Activity:
Copy word for word the part of the records that runs from their start through the line containing "9: (478, 950)", including both ends. Omit the pictures from your answer.

Stored data entries
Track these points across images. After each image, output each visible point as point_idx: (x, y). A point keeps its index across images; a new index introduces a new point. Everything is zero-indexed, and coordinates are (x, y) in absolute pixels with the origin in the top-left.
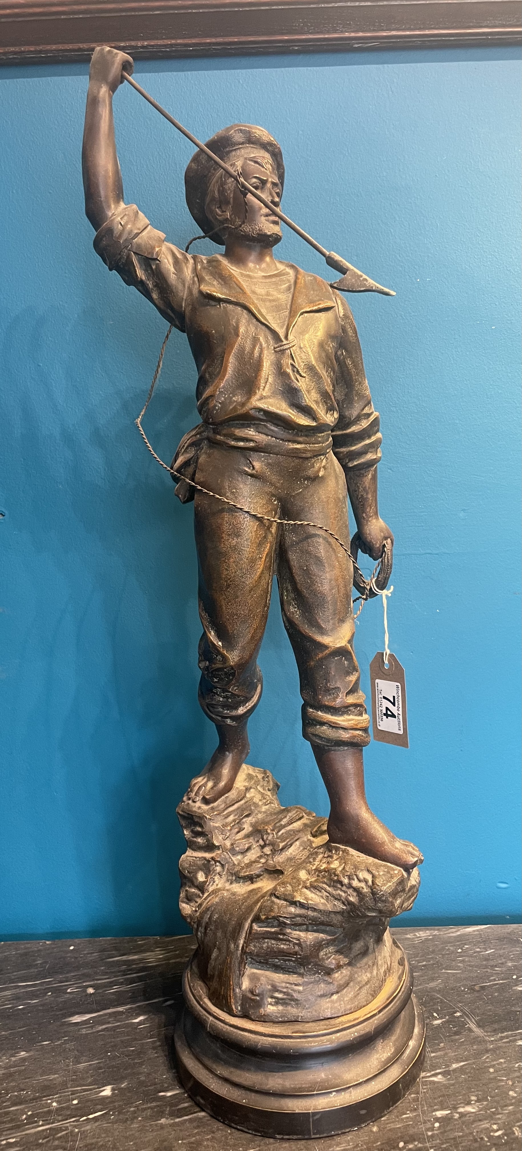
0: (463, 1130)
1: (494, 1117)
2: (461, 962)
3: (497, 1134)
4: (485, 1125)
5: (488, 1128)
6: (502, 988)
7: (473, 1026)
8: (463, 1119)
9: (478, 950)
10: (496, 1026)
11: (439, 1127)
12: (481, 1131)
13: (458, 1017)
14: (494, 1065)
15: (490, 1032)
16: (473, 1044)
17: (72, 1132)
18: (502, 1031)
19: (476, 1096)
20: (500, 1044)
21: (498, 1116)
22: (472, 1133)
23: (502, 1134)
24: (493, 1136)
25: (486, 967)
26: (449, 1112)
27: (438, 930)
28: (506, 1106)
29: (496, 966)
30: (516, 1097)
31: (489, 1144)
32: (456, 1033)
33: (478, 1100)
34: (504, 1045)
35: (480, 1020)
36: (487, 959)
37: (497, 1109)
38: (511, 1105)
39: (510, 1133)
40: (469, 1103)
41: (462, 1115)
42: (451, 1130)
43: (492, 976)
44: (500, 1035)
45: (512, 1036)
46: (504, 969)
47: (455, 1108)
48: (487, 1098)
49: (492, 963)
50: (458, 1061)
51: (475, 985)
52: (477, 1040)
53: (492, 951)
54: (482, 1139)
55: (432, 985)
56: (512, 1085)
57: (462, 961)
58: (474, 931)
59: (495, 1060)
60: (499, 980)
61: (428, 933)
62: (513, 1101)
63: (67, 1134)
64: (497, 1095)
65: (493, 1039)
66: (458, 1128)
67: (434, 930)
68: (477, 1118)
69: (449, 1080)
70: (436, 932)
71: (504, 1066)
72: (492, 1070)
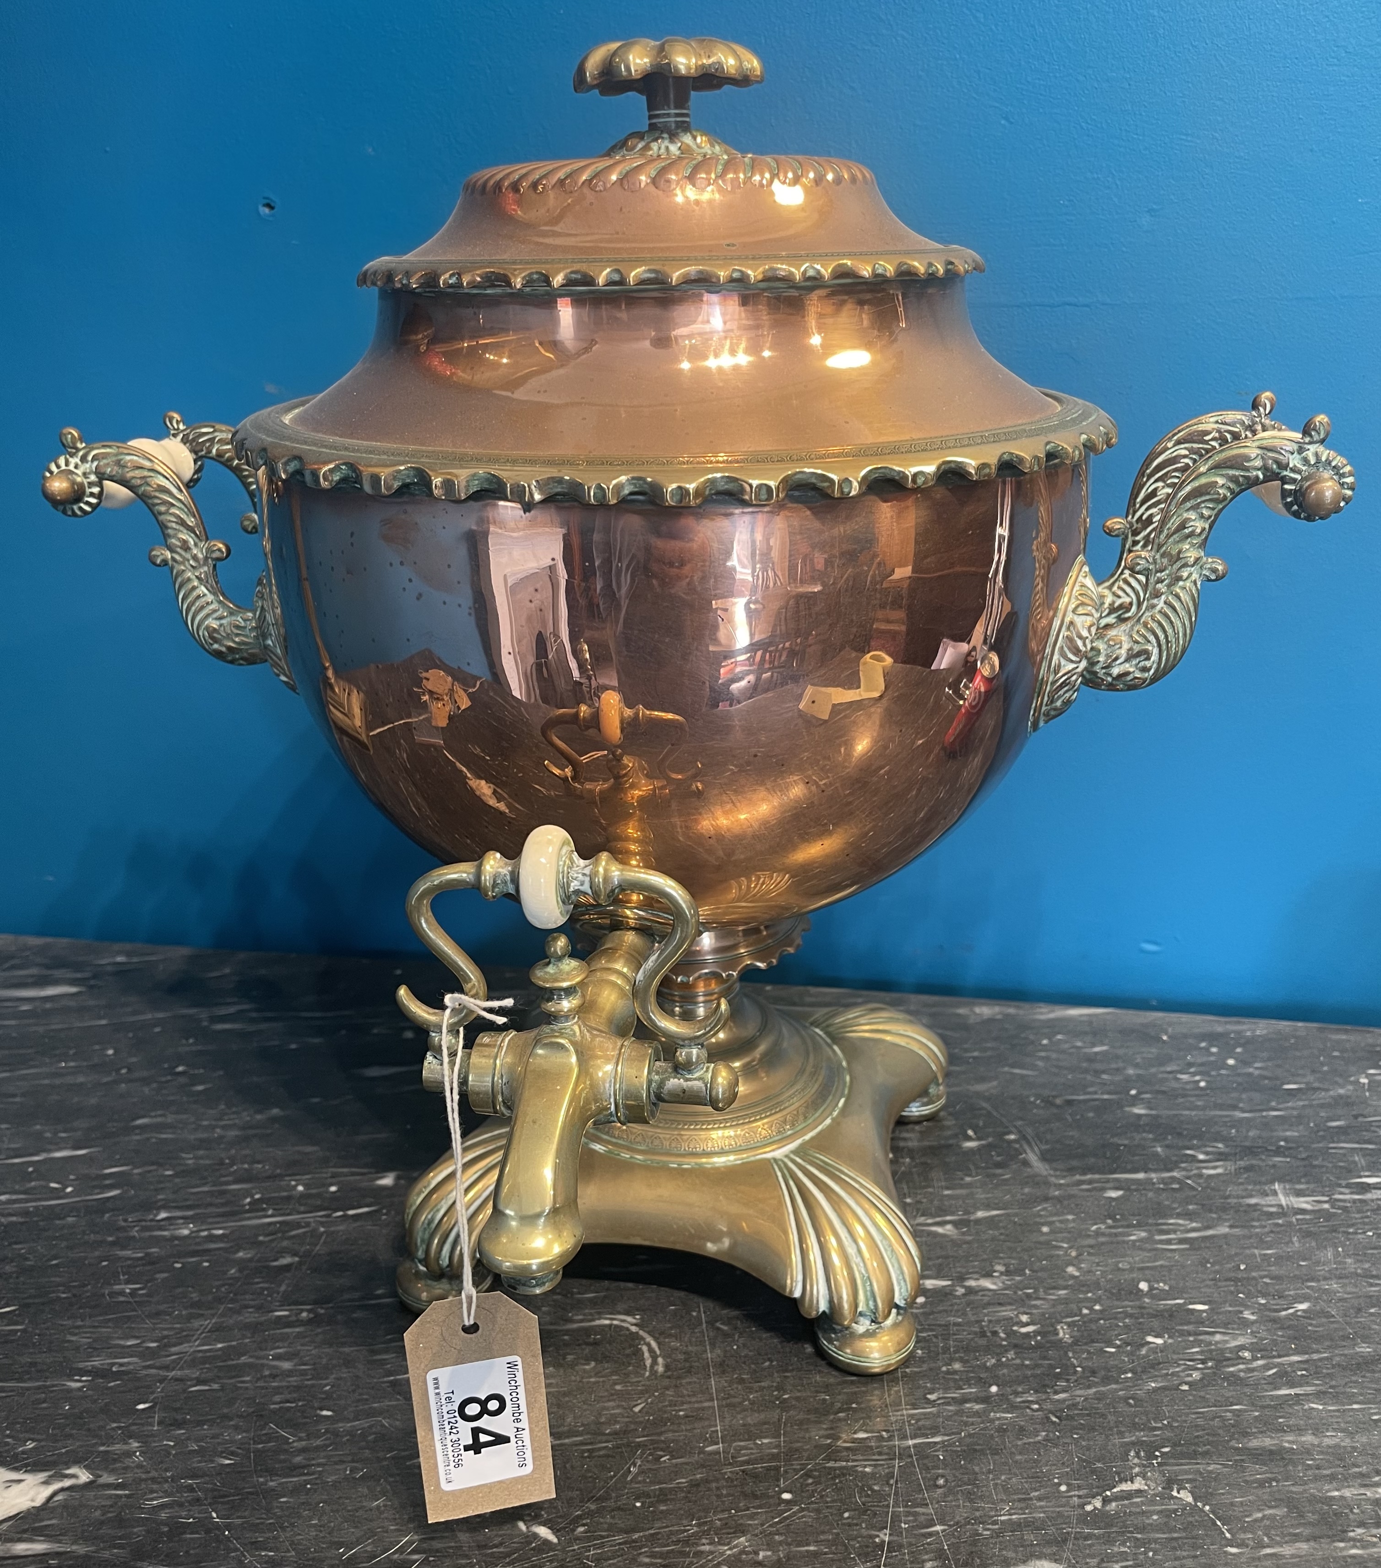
0: (964, 1314)
1: (1027, 1302)
2: (1042, 1058)
3: (1024, 1330)
4: (1007, 1312)
5: (1011, 1318)
6: (1103, 1107)
7: (1032, 1157)
8: (972, 1297)
9: (1079, 1044)
10: (1075, 1163)
11: (923, 1305)
12: (998, 1321)
13: (1010, 1142)
14: (1054, 1222)
15: (1062, 1170)
16: (1024, 1184)
17: (315, 1230)
18: (1085, 1171)
19: (1005, 1265)
20: (1074, 1191)
21: (1034, 1303)
22: (979, 1322)
23: (1034, 1332)
24: (1015, 1332)
25: (1086, 1071)
26: (949, 1283)
27: (1018, 1007)
28: (1054, 1288)
29: (1104, 1072)
30: (1077, 1277)
31: (1004, 1343)
32: (998, 1165)
33: (1008, 1273)
34: (1082, 1194)
35: (1048, 1151)
36: (1092, 1059)
37: (1036, 1290)
38: (1065, 1288)
39: (1049, 1332)
40: (988, 1275)
41: (970, 1291)
42: (946, 1311)
43: (1092, 1086)
44: (1078, 1177)
45: (1098, 1181)
46: (1118, 1078)
47: (961, 1278)
48: (1024, 1270)
49: (1099, 1066)
50: (988, 1207)
51: (1055, 1097)
52: (1036, 1181)
53: (1105, 1048)
54: (995, 1333)
55: (980, 1087)
56: (1076, 1257)
57: (1046, 1059)
58: (1081, 1016)
59: (1056, 1214)
60: (1102, 1093)
61: (997, 1009)
62: (1070, 1283)
63: (305, 1233)
64: (1043, 1269)
65: (1062, 1182)
66: (958, 1311)
67: (1010, 1006)
68: (997, 1300)
69: (963, 1234)
70: (1011, 1011)
71: (1072, 1225)
72: (1045, 1229)
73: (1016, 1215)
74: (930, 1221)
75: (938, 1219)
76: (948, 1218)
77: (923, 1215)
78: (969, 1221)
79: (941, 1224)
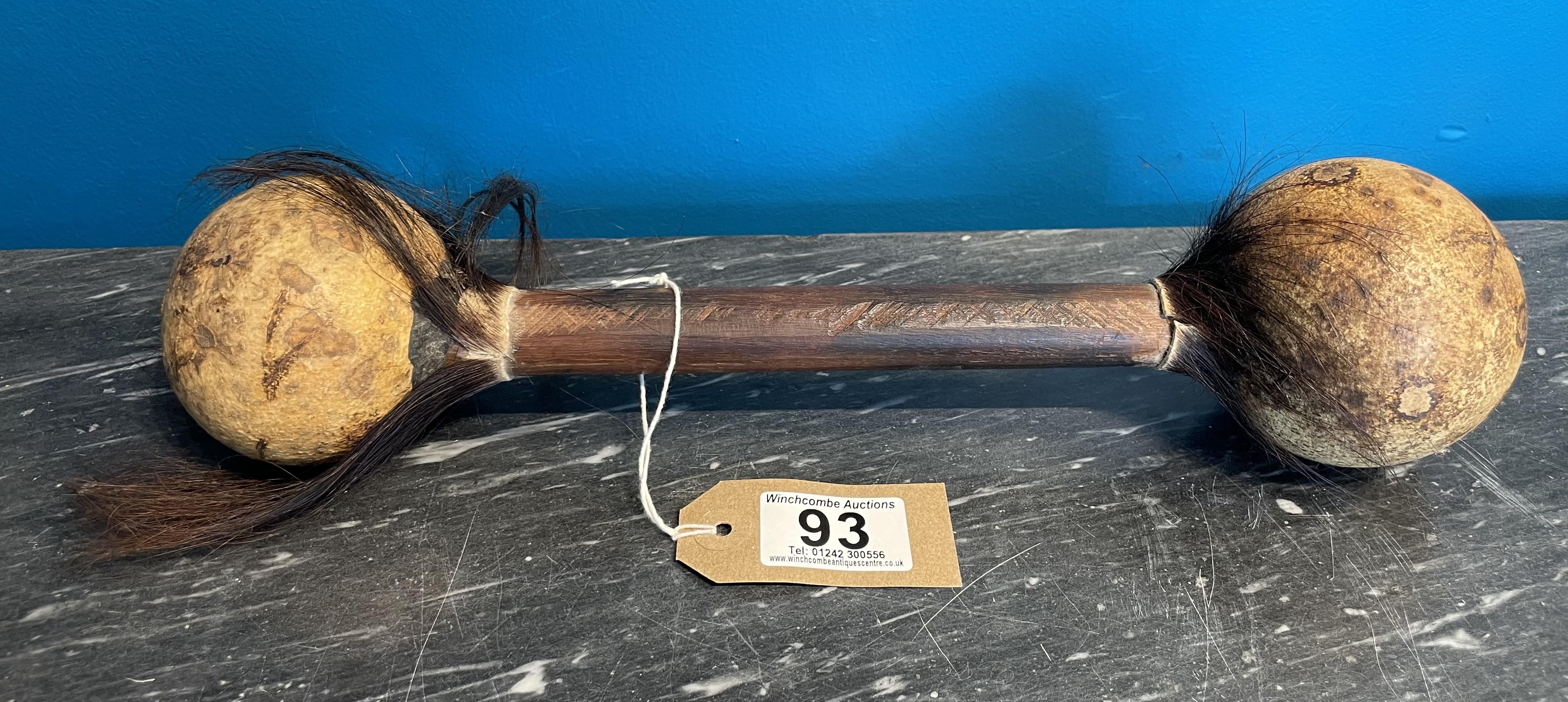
73: (1538, 594)
74: (1428, 628)
75: (1438, 622)
76: (1451, 617)
77: (1413, 619)
78: (1482, 618)
79: (1448, 629)
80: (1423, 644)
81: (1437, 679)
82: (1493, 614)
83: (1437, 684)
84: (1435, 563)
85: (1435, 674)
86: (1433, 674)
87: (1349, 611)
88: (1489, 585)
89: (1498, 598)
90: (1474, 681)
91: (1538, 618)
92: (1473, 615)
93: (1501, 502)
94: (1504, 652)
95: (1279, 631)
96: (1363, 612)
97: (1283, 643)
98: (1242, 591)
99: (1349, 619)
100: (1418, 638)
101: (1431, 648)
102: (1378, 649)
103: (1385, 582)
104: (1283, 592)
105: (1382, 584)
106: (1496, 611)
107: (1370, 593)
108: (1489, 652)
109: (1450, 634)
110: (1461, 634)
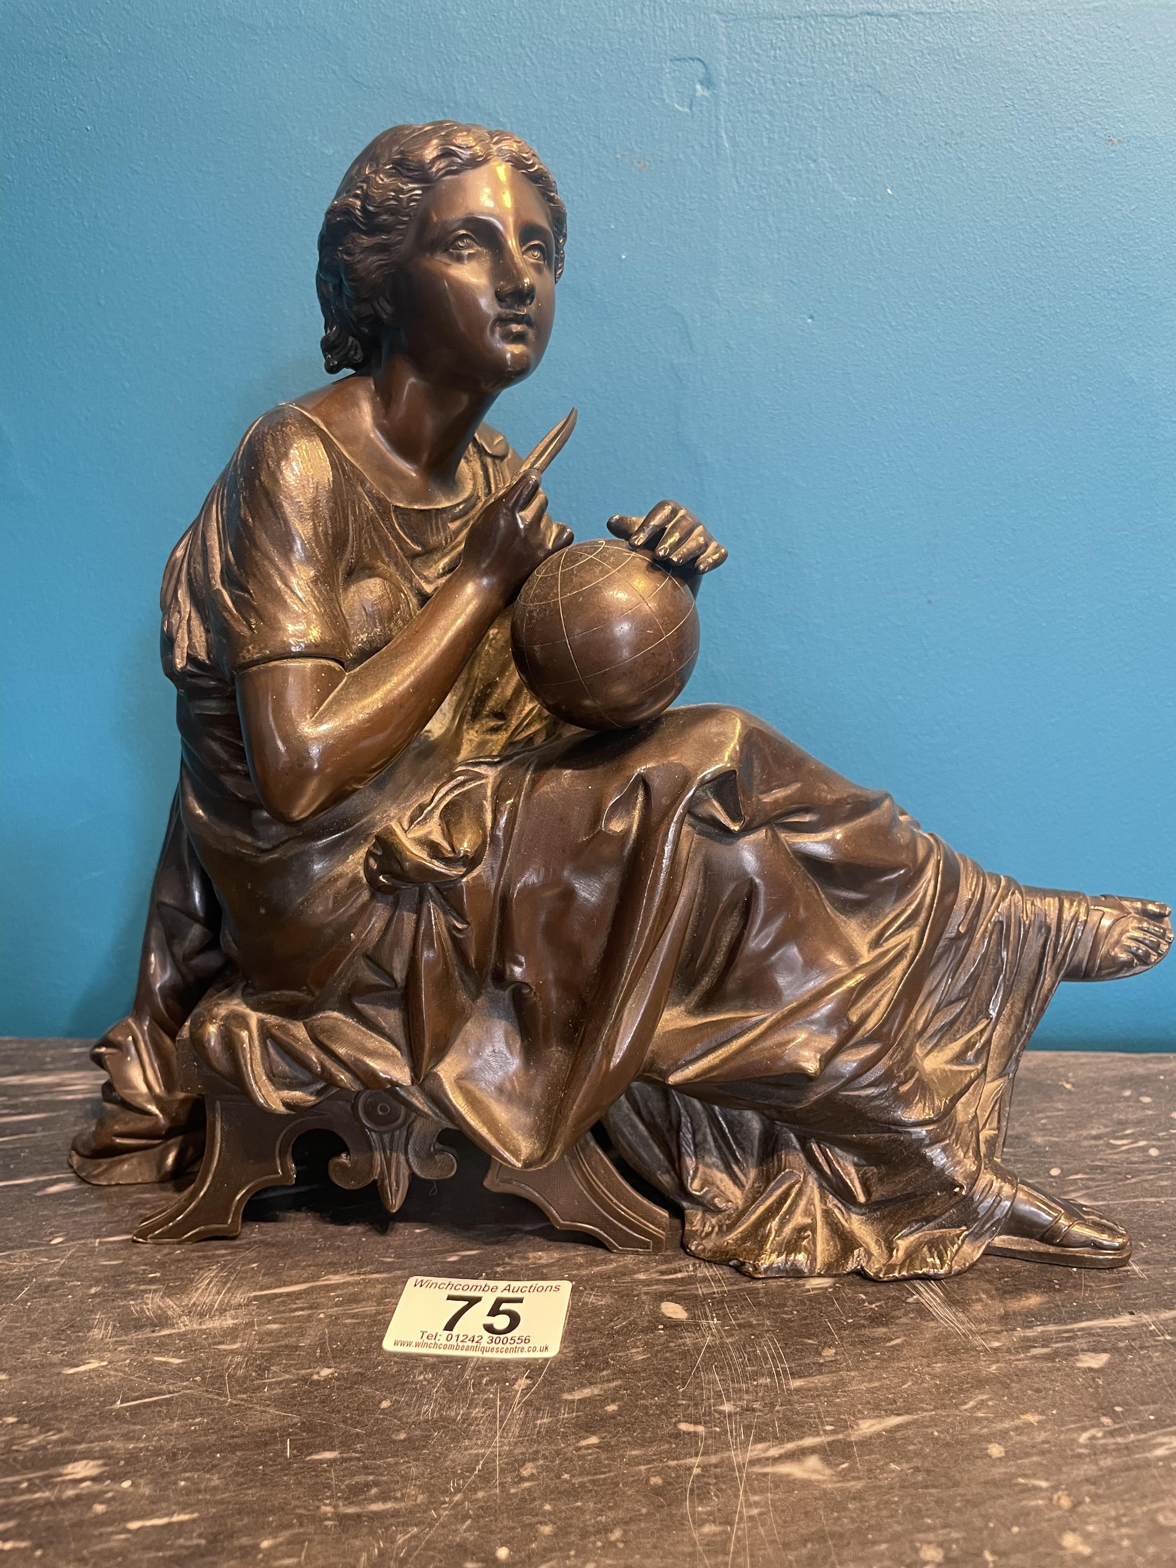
80: (757, 1469)
81: (755, 1511)
82: (865, 1443)
83: (751, 1518)
84: (817, 1380)
85: (756, 1504)
86: (749, 1505)
87: (684, 1427)
88: (877, 1407)
89: (880, 1423)
90: (802, 1516)
91: (922, 1449)
92: (839, 1441)
93: (934, 1319)
94: (856, 1485)
95: (584, 1443)
96: (700, 1429)
97: (582, 1457)
98: (567, 1396)
99: (678, 1435)
100: (753, 1462)
101: (765, 1475)
102: (696, 1471)
103: (746, 1397)
104: (613, 1401)
105: (741, 1399)
106: (871, 1438)
107: (721, 1408)
108: (839, 1485)
109: (799, 1460)
110: (813, 1462)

Problem solution:
Track these points across images. After each image, output each visible point as point_idx: (x, y). A point keeps its index across images; a new index introduces a new point. Everything is zero-indexed, and coordinates are (x, y) in absolute pixels with the origin in the top-left.
0: (463, 1130)
1: (494, 1117)
2: (461, 962)
3: (497, 1134)
4: (485, 1125)
5: (488, 1128)
6: (502, 988)
7: (473, 1026)
8: (463, 1119)
9: (478, 950)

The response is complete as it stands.